(추출된 페이지 텍스트 데이터)
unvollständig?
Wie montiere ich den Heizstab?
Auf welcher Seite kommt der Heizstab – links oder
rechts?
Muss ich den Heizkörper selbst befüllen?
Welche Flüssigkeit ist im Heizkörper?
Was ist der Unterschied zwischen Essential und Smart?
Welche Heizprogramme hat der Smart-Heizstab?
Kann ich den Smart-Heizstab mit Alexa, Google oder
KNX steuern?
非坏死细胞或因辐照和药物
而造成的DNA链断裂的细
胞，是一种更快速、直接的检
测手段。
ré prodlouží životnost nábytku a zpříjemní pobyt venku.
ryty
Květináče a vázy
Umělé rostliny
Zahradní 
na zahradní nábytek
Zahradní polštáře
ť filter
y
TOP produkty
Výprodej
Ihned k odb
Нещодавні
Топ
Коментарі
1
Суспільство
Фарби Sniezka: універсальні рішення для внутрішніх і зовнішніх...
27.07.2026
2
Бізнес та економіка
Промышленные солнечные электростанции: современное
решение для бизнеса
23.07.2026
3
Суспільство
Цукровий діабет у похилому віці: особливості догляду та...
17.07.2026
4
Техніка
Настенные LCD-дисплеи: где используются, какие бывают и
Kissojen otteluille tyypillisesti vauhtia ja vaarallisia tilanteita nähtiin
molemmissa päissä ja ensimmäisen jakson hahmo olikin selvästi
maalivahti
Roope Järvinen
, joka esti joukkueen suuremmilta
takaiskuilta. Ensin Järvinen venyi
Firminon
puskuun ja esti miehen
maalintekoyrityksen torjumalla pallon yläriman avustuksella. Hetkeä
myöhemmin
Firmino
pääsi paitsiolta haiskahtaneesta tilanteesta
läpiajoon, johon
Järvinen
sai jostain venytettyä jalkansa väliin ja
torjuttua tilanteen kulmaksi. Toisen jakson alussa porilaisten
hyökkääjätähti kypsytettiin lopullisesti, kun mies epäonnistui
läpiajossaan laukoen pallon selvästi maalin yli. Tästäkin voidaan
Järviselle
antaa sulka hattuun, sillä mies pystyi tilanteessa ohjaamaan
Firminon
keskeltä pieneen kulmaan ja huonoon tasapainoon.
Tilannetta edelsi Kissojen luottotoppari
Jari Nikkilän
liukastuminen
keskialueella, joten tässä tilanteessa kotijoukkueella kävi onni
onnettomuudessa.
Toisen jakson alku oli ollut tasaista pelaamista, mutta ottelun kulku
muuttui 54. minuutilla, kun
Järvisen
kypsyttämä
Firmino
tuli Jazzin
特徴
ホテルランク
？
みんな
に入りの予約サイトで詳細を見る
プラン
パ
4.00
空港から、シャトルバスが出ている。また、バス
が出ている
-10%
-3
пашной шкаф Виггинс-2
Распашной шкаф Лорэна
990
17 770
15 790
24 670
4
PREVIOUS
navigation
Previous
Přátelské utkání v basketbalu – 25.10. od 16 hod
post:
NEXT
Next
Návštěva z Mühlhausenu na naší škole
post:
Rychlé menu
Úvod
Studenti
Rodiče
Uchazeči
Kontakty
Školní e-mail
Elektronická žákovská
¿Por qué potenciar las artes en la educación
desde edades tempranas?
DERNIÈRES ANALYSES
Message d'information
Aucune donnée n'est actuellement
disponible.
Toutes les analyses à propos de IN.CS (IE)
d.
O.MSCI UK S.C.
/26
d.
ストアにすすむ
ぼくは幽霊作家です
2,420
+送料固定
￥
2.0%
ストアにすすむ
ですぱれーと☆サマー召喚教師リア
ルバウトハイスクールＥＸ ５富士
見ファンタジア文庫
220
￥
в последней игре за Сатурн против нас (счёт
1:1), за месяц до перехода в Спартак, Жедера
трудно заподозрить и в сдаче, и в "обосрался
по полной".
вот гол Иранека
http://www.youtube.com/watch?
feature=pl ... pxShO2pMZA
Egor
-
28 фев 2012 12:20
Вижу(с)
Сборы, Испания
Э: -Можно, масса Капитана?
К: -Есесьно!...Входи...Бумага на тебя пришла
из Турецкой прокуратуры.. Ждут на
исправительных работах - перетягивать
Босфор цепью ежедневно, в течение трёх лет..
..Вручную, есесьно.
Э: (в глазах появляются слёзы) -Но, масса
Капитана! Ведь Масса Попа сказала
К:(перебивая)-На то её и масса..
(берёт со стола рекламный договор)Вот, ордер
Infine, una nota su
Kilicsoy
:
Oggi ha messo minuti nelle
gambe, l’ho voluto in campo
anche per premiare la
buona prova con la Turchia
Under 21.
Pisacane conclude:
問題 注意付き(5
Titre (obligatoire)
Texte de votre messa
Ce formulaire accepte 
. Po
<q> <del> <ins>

▶ [요구 사항]: 위 항목 전체에서 모든 줄을 한 글자도 바꾸지 말고 추출해 주세요.

▶ [작성된 풀이]:
unvollständig?
Wie montiere ich den Heizstab?
Auf welcher Seite kommt der Heizstab – links oder
rechts?
Muss ich den Heizkörper selbst befüllen?
Welche Flüssigkeit ist im Heizkörper?
Was ist der Unterschied zwischen Essential und Smart?
Welche Heizprogramme hat der Smart-Heizstab?
Kann ich den Smart-Heizstab mit Alexa, Google oder
KNX steuern?
非坏死细胞或因辐照和药物
而造成的DNA链断裂的细
胞，是一种更快速、直接的检
测手段。
ré prodlouží životnost nábytku a zpříjemní pobyt venku.
ryty
Květináče a vázy
Umělé rostliny
Zahradní 
na zahradní nábytek
Zahradní polštáře
ť filter
y
TOP produkty
Výprodej
Ihned k odb
Нещодавні
Топ
Коментарі
1
Суспільство
Фарби Sniezka: універсальні рішення для внутрішніх і зовнішніх...
27.07.2026
2
Бізнес та економіка
Промышленные солнечные электростанции: современное
решение для бизнеса
23.07.2026
3
Суспільство
Цукровий діабет у похилому віці: особливості догляду та...
17.07.2026
4
Техніка
Настенные LCD-дисплеи: где используются, какие бывают и
Kissojen otteluille tyypillisesti vauhtia ja vaarallisia tilanteita nähtiin
molemmissa päissä ja ensimmäisen jakson hahmo olikin selvästi
maalivahti
Roope Järvinen
, joka esti joukkueen suuremmilta
takaiskuilta. Ensin Järvinen venyi
Firminon
puskuun ja esti miehen
maalintekoyrityksen torjumalla pallon yläriman avustuksella. Hetkeä
myöhemmin
Firmino
pääsi paitsiolta haiskahtaneesta tilanteesta
läpiajoon, johon
Järvinen
sai jostain venytettyä jalkansa väliin ja
torjuttua tilanteen kulmaksi. Toisen jakson alussa porilaisten
hyökkääjätähti kypsytettiin lopullisesti, kun mies epäonnistui
läpiajossaan laukoen pallon selvästi maalin yli. Tästäkin voidaan
Järviselle
antaa sulka hattuun, sillä mies pystyi tilanteessa ohjaamaan
Firminon
keskeltä pieneen kulmaan ja huonoon tasapainoon.
Tilannetta edelsi Kissojen luottotoppari
Jari Nikkilän
liukastuminen
keskialueella, joten tässä tilanteessa kotijoukkueella kävi onni
onnettomuudessa.
Toisen jakson alku oli ollut tasaista pelaamista, mutta ottelun kulku
muuttui 54. minuutilla, kun
Järvisen
kypsyttämä
Firmino
tuli Jazzin
特徴
ホテルランク
？
みんな
に入りの予約サイトで詳細を見る
プラン
パ
4.00
空港から、シャトルバスが出ている。また、バス
が出ている
-10%
-3
пашной шкаф Виггинс-2
Распашной шкаф Лорэна
990
17 770
15 790
24 670
4
PREVIOUS
navigation
Previous
Přátelské utkání v basketbalu – 25.10. od 16 hod
post:
NEXT
Next
Návštěva z Mühlhausenu na naší škole
post:
Rychlé menu
Úvod
Studenti
Rodiče
Uchazeči
Kontakty
Školní e-mail
Elektronická žákovská
¿Por qué potenciar las artes en la educación
desde edades tempranas?
DERNIÈRES ANALYSES
Message d'information
Aucune donnée n'est actuellement
disponible.
Toutes les analyses à propos de IN.CS (IE)
d.
O.MSCI UK S.C.
/26
d.
ストアにすすむ
ぼくは幽霊作家です
2,420
+送料固定
￥
2.0%
ストアにすすむ
ですぱれーと☆サマー召喚教師リア
ルバウトハイスクールＥＸ ５富士
見ファンタジア文庫
220
￥
в последней игре за Сатурн против нас (счёт
1:1), за месяц до перехода в Спартак, Жедера
трудно заподозрить и в сдаче, и в "обосрался
по полной".
вот гол Иранека
http://www.youtube.com/watch?
feature=pl ... pxShO2pMZA
Egor
-
28 фев 2012 12:20
Вижу(с)
Сборы, Испания
Э: -Можно, масса Капитана?
К: -Есесьно!...Входи...Бумага на тебя пришла
из Турецкой прокуратуры.. Ждут на
исправительных работах - перетягивать
Босфор цепью ежедневно, в течение трёх лет..
..Вручную, есесьно.
Э: (в глазах появляются слёзы) -Но, масса
Капитана! Ведь Масса Попа сказала
К:(перебивая)-На то её и масса..
(берёт со стола рекламный договор)Вот, ордер
Infine, una nota su
Kilicsoy
:
Oggi ha messo minuti nelle
gambe, l’ho voluto in campo
anche per premiare la
buona prova con la Turchia
Under 21.
Pisacane conclude:
問題 注意付き(5
Titre (obligatoire)
Texte de votre messa
Ce formulaire accepte 
. Po
<q> <del> <ins>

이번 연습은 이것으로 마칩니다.